Why are ag and biofuel groups asking for judicial review?
Why are the groups we mentioned above upset about this particular set of small refinery exemptions? Well, first of all, the groups point to the brevity of the EPA’s decision. (The decision document can be found in the link to the petition, listed above.) The EPA’s decision document uses only two pages to explain their decision on 36 small refinery petitions. Because the decision was so short, the groups feel that EPA did not include the analysis of economic hardship for each refinery that they believe is required by the Clean Air Act and RFS regulations. Essentially, the groups argue that the EPA has not provided enough evidence or explanation for awarding the exemptions. You can read the groups’ press release explaining their reasoning here.

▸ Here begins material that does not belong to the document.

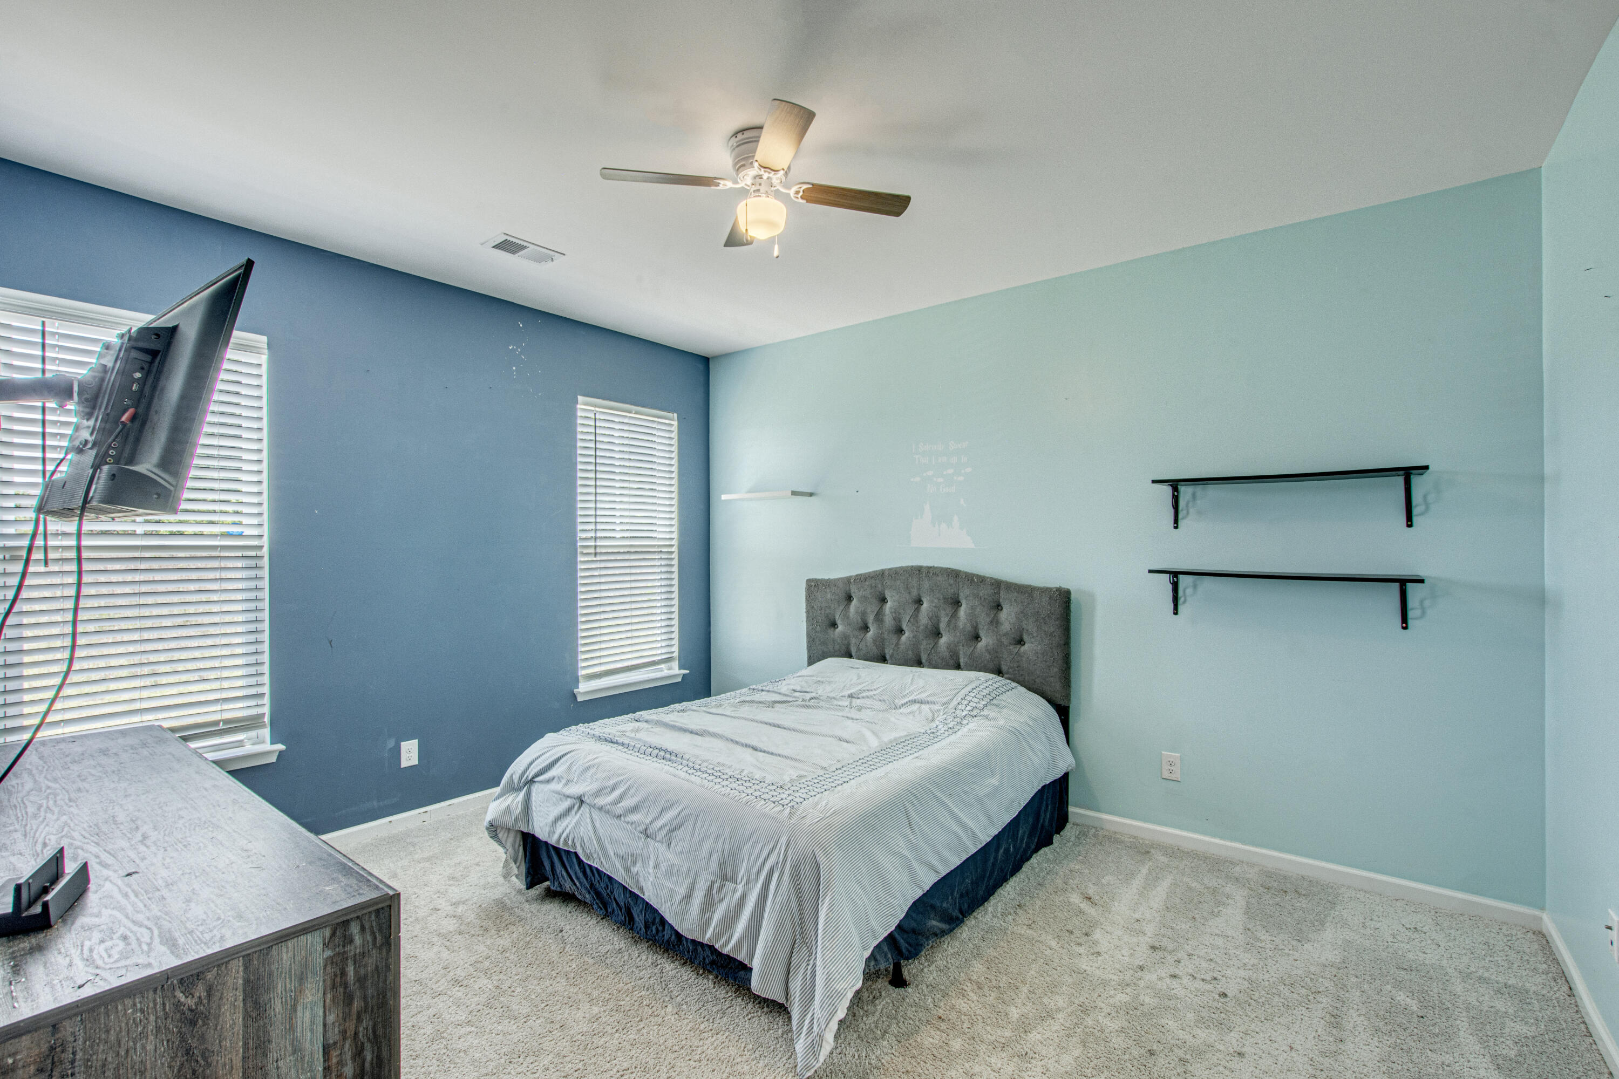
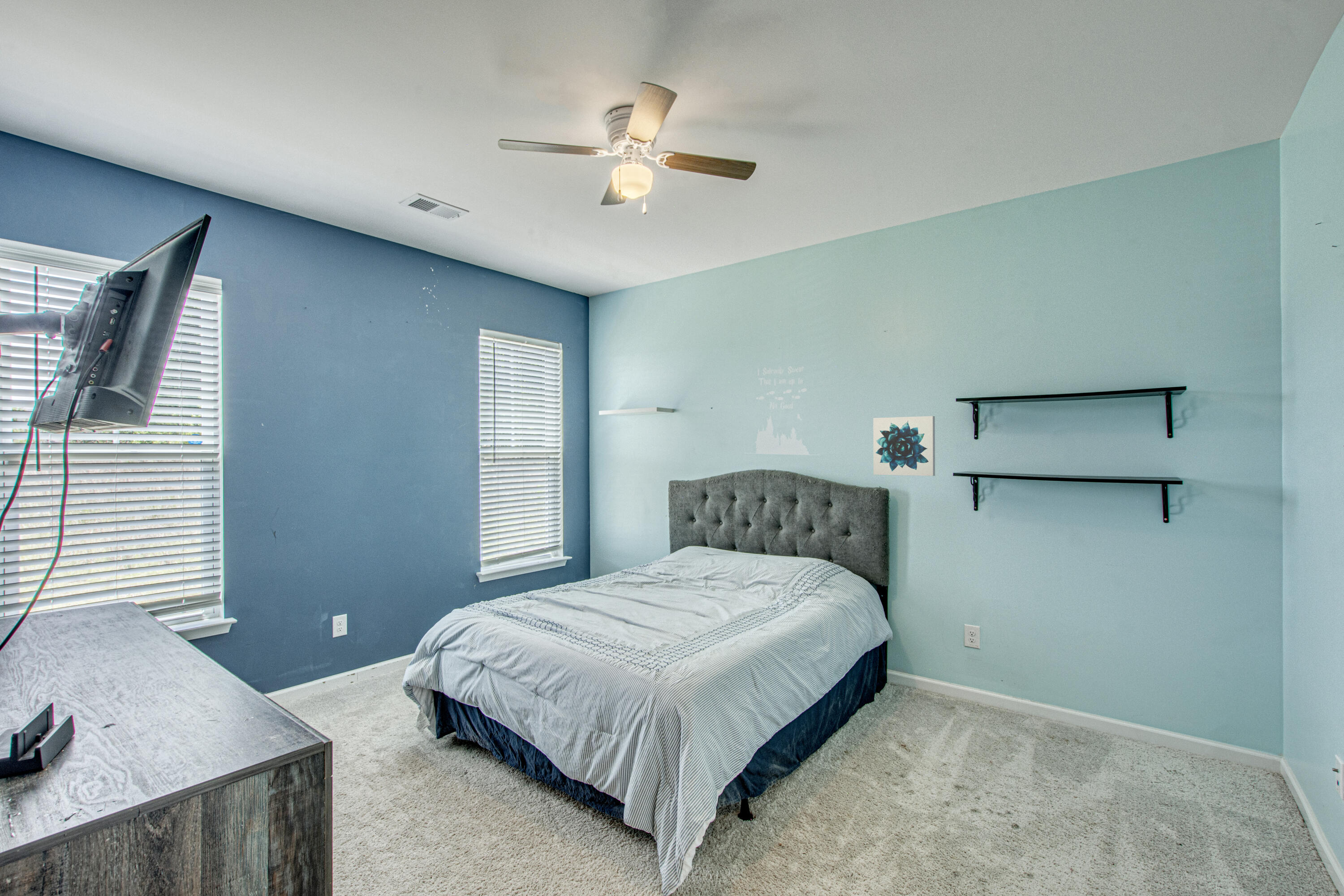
+ wall art [873,416,935,477]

Underlying all of this is the fact that more small refinery exemptions means lower demand for biofuels. In fact, the ag and biofuel groups claim that due to the 31 exemptions made in August alone, 1.5 billion gallons of renewable fuel were not used. In addition, the 31 exemptions are just a few of many awarded by Trump’s EPA. By all accounts, since Trump took office, there has been a sharp increase in exemptions granted. EPA has data on the number of exemptions available here. The first year the Trump administration made exemptions is 2016.

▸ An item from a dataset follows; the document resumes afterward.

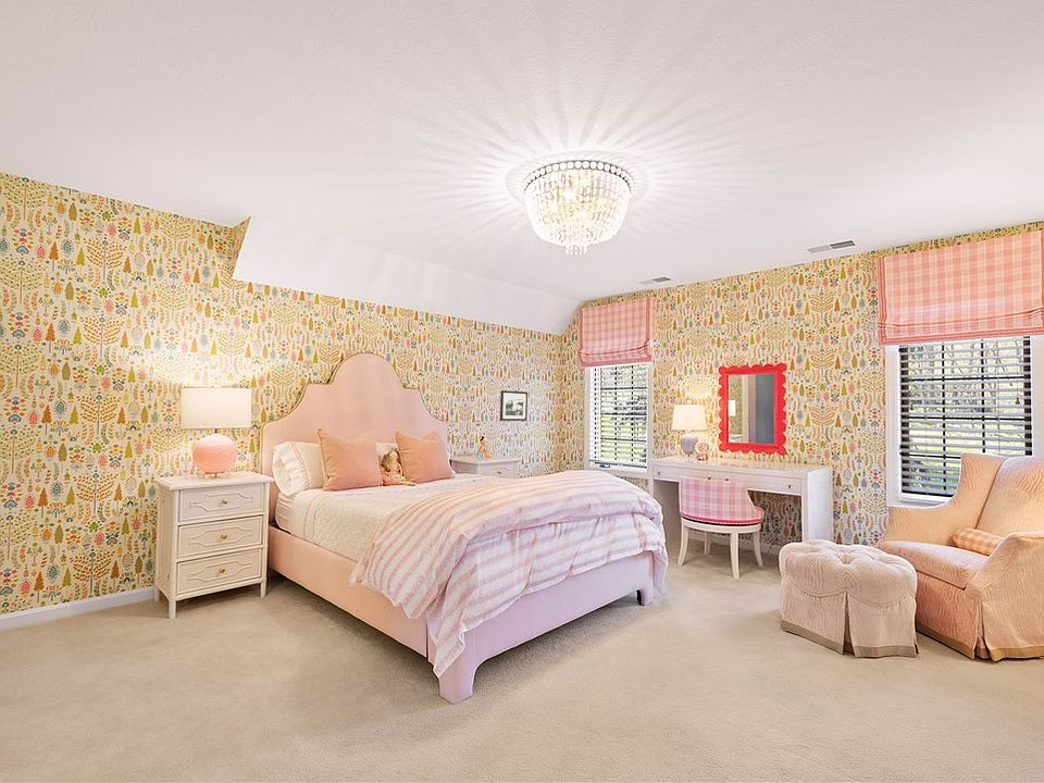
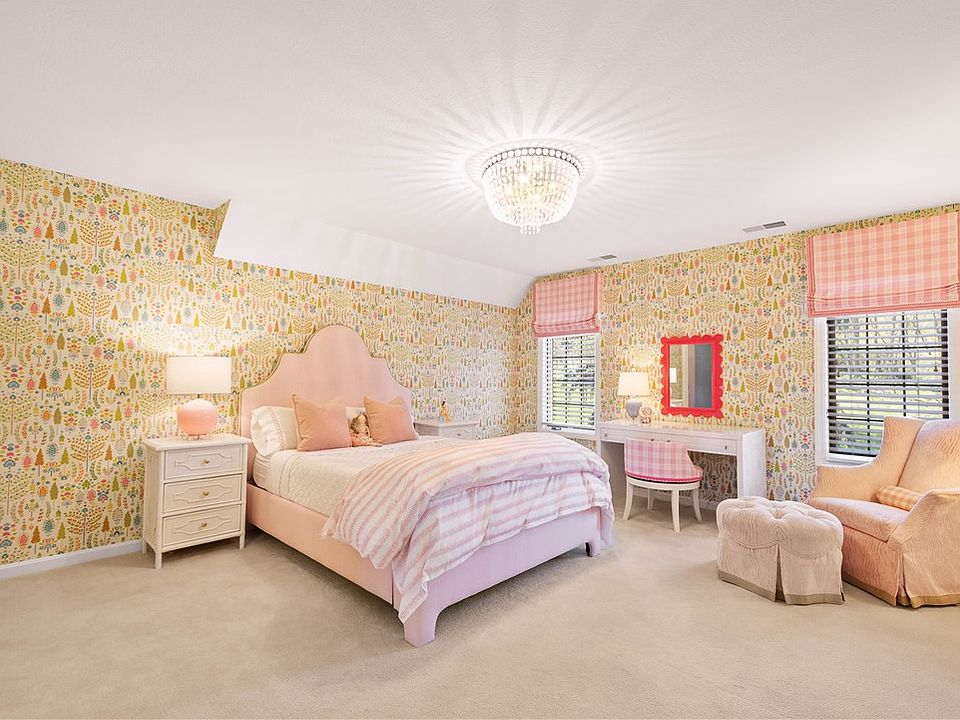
- picture frame [499,389,529,422]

Congress gets in on the action
It seems as though the House Subcommittee on Environment and Climate Change (part of the Committee on Energy and Commerce) is also worried about EPA’s exemptions, or waivers, for small oil refineries. On October 29, 2019, the Subcommittee held an oversight hearing entitled “Protecting the RFS: The Trump Administration’s Abuse of Secret Waivers.” In fact, in their memo about the hearing, the Subcommittee cited some of the same issues in the lawsuit we discussed above; namely the increase in waivers and the consequent effect on biofuel demand. Testimony was heard from both ag/biofuels and oil representatives.
In the hearing, the Subcommittee also considered the proposed “Renewable Fuel Standard Integrity Act of 2019.” The text of the bill is available here. The bill would require small refineries to submit petitions for exemptions from RFS requirements annually by June 1. Additionally, it would require information in the waiver petitions to be available to the American public. For information and documents related to the hearing, as well as a video stream of the hearing, click here.
What happens next?
As you can see, we’re playing a waiting game on three separate fronts. For the RFS rule, we’ll have to wait and see what kind of comments are submitted, and whether or not the EPA takes those comments into account when it writes the final rule. As for the lawsuit, all eyes are on the Court of Appeals for the D.C. Circuit. The court could determine that the law does indeed require EPA to include more information and analysis to explain their reasons for exemption. On the other hand, the court could find that EPA’s decision document is sufficient under the law. In Congress, we’ll have to wait and see whether the proposed bill gets out of the Committee on Energy and Commerce and onto the House floor. We will be keeping track of the RFS developments on all fronts and keep you updated on what happens!